For over a century, the “falling cat problem” has puzzled physicists. How do cats consistently land on their feet without breaking the laws of physics? A new study published in The Anatomical Record sheds light on this 130-year-old mystery: the answer lies in their spine.
Researchers at Yamaguchi University in Japan, led by veterinary physiologist Yasuo Higurashi, found that a cat’s remarkable ability to land on its feet depends significantly on the unique flexibility of its spinal column.
Instead of focusing on the physics of angular momentum, as past studies did, this research team investigated the biomechanics. Using a torsion rig to test the spinal columns of donated cat cadavers, the researchers discovered a significant difference between the cats’ front and back sections. The thoracic spine, or front half, exhibited a range of motion three times greater than the stiffer lumbar spine in the rear.
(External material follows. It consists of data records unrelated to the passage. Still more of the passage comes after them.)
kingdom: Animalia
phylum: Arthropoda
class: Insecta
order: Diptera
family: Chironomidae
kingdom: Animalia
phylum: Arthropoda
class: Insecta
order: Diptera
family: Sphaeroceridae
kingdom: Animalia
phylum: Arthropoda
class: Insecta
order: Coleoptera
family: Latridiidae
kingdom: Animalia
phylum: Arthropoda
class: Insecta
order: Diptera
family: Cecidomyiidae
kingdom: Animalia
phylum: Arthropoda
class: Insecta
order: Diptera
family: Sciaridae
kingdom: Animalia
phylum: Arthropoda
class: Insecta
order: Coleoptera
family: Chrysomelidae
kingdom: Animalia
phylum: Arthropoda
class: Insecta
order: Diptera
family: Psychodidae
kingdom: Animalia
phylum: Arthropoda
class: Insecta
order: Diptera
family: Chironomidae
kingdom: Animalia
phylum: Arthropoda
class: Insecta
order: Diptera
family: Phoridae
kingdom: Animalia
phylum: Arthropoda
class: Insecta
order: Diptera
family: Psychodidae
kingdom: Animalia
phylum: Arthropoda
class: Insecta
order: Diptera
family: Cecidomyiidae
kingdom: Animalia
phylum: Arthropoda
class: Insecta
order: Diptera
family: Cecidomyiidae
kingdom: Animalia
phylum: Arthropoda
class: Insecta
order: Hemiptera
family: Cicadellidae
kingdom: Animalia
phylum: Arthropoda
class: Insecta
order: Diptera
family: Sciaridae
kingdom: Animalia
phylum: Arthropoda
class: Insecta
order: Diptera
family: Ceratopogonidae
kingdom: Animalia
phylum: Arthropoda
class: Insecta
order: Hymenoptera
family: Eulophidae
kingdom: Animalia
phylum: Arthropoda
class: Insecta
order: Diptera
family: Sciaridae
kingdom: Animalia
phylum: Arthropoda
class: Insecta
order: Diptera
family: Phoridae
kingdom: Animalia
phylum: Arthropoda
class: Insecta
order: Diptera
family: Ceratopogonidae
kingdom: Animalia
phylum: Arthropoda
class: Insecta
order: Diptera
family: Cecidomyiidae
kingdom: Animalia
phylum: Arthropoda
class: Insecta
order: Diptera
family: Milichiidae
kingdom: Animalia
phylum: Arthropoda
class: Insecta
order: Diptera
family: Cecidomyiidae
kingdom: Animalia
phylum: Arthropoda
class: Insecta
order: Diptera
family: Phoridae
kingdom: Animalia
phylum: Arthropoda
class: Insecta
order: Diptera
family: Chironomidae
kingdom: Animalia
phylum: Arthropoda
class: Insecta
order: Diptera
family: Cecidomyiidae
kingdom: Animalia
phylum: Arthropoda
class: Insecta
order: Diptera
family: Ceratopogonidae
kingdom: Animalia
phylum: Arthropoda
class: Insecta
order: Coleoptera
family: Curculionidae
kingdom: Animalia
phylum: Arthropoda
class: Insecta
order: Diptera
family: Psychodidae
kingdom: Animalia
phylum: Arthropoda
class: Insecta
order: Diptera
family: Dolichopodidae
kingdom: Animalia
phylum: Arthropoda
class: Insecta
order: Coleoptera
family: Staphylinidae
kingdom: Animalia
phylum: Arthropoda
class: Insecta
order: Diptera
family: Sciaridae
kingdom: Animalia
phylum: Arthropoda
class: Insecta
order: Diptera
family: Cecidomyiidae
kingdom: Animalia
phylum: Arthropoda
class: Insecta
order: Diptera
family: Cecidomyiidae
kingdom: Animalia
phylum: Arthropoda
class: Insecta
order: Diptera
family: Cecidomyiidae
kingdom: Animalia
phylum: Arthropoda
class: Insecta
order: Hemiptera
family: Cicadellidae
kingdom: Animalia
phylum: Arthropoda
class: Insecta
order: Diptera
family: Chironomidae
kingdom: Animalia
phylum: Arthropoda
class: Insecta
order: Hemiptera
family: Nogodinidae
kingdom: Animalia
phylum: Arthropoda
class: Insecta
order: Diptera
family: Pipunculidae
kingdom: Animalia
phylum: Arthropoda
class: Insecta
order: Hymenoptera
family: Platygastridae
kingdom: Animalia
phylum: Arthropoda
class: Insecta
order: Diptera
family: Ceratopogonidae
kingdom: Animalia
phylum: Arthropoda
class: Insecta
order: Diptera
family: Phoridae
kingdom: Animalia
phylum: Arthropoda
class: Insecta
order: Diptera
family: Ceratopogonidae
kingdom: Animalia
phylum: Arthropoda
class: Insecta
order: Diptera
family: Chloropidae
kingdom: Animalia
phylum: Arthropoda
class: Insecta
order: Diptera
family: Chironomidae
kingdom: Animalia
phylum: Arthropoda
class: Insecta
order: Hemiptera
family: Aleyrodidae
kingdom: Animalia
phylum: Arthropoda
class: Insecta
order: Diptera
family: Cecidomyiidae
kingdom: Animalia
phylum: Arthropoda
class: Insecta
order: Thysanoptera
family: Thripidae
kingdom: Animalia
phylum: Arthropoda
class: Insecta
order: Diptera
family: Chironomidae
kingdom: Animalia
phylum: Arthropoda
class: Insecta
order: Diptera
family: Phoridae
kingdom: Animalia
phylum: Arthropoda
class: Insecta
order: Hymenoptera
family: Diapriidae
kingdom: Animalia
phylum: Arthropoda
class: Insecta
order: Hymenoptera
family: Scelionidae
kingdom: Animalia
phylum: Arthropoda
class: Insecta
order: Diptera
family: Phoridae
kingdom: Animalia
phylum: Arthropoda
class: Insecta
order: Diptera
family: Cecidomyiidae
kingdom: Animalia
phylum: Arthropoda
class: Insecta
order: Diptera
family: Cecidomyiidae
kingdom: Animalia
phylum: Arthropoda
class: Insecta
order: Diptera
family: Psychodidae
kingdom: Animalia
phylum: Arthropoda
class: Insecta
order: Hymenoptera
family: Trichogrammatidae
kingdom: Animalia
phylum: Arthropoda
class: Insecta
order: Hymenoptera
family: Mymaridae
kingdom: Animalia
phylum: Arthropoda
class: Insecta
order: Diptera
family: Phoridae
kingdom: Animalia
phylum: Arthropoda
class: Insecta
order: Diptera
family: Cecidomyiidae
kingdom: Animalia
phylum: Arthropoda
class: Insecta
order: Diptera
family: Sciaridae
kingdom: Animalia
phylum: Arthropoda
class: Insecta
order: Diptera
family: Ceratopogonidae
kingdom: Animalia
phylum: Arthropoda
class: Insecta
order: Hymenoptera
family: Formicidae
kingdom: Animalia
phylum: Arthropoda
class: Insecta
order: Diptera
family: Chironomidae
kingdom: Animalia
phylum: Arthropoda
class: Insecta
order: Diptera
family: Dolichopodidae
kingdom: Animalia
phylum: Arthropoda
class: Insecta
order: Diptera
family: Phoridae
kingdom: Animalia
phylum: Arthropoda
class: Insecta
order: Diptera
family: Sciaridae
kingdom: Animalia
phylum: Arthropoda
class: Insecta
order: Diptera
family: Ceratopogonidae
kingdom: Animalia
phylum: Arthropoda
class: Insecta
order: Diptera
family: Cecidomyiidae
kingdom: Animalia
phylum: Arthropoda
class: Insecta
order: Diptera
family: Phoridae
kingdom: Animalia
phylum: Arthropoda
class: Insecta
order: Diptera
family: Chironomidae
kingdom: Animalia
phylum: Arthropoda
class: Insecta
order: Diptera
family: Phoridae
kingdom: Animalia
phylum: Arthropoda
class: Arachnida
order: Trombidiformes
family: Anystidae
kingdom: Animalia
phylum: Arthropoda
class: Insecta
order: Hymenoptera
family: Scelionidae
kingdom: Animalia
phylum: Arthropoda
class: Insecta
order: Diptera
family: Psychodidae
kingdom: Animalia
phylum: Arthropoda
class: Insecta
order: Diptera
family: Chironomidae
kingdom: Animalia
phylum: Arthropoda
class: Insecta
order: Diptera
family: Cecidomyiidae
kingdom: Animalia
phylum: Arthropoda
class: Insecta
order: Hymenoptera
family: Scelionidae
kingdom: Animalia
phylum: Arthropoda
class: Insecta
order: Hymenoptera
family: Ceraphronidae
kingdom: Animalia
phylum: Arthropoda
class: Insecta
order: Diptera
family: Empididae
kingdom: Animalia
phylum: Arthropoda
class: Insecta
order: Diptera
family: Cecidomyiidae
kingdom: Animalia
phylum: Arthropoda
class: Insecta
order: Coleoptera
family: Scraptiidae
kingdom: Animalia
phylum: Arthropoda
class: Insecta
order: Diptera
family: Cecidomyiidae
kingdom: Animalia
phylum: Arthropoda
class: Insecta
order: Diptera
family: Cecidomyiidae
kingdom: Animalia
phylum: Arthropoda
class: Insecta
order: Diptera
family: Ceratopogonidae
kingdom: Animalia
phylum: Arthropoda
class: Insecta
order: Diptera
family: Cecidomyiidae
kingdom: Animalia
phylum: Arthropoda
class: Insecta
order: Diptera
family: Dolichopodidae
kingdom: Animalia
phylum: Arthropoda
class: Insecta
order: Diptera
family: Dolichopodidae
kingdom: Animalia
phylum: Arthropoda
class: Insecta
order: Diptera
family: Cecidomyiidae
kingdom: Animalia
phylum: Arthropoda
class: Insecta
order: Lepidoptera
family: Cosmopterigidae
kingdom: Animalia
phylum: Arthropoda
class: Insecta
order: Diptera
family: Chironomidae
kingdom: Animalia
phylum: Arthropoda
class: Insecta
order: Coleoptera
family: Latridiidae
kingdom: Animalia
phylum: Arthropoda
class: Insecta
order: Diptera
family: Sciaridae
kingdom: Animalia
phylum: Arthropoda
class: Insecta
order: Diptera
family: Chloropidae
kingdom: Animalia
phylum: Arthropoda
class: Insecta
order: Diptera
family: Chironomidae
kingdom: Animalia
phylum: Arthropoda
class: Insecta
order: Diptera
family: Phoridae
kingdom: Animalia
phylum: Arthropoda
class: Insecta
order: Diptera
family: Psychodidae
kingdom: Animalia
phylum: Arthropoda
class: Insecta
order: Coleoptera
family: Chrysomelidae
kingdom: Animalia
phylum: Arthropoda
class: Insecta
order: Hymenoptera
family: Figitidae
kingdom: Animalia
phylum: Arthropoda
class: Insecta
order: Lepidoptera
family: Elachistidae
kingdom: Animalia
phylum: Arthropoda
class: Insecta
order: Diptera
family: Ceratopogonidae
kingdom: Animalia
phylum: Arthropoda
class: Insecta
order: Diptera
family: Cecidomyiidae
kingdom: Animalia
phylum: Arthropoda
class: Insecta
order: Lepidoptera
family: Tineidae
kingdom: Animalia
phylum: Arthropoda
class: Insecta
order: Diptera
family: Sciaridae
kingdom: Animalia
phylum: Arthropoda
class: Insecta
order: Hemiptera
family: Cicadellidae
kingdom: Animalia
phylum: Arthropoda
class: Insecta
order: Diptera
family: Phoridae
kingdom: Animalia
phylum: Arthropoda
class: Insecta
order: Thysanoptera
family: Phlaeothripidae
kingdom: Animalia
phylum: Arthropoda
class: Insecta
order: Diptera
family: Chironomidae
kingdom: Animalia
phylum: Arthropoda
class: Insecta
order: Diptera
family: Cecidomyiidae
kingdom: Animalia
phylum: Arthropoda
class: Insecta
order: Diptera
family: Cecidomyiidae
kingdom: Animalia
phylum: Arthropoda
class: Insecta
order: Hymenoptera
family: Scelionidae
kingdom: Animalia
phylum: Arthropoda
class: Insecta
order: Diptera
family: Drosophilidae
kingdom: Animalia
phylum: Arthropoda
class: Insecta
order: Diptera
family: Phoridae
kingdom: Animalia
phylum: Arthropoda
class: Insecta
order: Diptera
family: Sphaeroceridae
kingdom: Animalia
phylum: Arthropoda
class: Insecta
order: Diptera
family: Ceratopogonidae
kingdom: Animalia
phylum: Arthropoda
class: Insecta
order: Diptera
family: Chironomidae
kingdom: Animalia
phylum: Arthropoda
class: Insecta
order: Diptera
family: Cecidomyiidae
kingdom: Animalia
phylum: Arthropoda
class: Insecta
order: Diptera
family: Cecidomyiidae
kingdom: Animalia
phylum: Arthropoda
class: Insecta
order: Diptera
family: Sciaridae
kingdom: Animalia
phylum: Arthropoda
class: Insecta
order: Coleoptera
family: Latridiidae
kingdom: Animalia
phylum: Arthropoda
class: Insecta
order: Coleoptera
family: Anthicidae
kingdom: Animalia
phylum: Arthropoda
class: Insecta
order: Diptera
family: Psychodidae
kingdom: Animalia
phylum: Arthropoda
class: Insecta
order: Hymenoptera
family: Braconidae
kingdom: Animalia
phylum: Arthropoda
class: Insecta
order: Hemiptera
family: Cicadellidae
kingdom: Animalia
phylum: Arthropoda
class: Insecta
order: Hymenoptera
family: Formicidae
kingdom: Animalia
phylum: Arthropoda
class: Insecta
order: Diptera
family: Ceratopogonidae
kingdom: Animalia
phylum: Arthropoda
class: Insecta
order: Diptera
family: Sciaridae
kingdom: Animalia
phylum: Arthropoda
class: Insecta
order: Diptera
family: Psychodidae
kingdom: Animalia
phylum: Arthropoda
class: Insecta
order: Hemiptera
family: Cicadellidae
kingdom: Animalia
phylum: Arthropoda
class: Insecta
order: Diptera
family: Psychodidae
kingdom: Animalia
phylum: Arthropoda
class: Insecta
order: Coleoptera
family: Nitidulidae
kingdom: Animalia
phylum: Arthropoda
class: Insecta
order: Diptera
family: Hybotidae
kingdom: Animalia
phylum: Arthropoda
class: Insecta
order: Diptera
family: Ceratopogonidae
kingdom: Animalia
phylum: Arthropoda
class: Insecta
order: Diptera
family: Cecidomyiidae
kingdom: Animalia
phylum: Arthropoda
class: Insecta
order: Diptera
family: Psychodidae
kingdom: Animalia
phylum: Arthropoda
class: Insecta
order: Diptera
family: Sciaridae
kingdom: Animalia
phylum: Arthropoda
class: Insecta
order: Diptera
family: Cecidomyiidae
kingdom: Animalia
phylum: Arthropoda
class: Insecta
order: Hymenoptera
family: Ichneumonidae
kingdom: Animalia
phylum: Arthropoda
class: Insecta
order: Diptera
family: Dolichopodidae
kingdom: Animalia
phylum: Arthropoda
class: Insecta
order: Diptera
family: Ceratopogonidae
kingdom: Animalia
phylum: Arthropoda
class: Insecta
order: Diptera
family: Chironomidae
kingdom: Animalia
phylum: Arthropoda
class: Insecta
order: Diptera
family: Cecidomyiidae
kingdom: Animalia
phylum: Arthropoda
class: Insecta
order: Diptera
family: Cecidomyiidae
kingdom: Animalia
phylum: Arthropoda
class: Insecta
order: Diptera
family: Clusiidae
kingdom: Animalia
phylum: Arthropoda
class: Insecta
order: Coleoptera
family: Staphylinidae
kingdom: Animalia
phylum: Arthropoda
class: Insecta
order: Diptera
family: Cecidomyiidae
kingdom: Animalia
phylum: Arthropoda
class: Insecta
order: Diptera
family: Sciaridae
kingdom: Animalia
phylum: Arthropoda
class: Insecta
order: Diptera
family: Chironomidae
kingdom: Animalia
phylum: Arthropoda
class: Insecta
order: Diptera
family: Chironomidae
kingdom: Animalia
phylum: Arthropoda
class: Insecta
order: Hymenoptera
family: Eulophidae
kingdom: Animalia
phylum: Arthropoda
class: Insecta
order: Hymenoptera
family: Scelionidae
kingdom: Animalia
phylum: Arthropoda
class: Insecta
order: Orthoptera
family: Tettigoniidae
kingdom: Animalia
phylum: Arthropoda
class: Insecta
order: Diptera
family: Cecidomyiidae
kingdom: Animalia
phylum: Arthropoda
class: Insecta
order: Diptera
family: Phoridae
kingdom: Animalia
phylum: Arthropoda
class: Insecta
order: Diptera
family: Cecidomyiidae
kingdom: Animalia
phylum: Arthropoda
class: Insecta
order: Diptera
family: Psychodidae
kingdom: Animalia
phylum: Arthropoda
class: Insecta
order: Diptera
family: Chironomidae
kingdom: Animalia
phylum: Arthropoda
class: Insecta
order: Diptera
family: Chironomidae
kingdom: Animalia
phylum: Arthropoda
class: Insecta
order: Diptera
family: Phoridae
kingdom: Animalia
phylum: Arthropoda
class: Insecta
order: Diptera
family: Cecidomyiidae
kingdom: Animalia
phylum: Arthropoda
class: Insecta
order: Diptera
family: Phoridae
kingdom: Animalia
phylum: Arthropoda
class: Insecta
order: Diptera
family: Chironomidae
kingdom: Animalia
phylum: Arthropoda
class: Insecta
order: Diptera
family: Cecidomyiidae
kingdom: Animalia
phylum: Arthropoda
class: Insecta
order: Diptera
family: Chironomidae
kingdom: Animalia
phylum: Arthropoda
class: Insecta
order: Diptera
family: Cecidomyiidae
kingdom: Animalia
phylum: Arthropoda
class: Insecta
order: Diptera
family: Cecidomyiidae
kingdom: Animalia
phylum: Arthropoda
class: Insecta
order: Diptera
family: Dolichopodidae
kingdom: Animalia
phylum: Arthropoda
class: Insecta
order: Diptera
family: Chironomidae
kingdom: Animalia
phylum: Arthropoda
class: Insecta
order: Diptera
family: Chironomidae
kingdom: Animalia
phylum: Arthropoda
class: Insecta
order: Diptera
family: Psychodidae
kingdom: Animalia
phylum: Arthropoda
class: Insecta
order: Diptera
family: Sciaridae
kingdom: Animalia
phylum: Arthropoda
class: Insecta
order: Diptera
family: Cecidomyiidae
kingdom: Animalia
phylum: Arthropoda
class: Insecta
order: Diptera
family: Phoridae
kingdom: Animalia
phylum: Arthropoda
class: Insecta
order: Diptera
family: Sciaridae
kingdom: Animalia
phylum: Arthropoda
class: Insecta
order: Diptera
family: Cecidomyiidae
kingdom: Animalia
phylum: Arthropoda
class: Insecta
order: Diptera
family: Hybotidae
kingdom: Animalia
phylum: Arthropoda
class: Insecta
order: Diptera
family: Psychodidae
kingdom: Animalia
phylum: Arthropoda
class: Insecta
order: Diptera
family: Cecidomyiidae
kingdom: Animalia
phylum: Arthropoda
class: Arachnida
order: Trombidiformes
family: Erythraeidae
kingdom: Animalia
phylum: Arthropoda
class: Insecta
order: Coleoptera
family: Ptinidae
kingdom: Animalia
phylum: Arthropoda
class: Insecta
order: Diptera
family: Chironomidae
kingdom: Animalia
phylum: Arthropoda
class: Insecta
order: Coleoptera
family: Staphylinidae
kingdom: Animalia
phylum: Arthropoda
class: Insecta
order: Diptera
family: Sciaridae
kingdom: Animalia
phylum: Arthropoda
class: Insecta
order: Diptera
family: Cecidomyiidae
To observe this phenomenon, the team used high-speed cameras to film live cats as they fell onto soft cushions. They discovered that falling cats do not twist in a single, simultaneous motion. Instead, they right themselves in a sequence.
The front half of the cat, being more flexible and lighter, rotates first. The stiffer and heavier rear end follows about 70 to 90 milliseconds later. This sequential movement allows the cat to reorient itself midair and land perfectly on all four paws.
The researchers note that this variable spinal flexibility likely also plays a crucial role in a feline’s overall agility, aiding in high-speed galloping and rapid turning.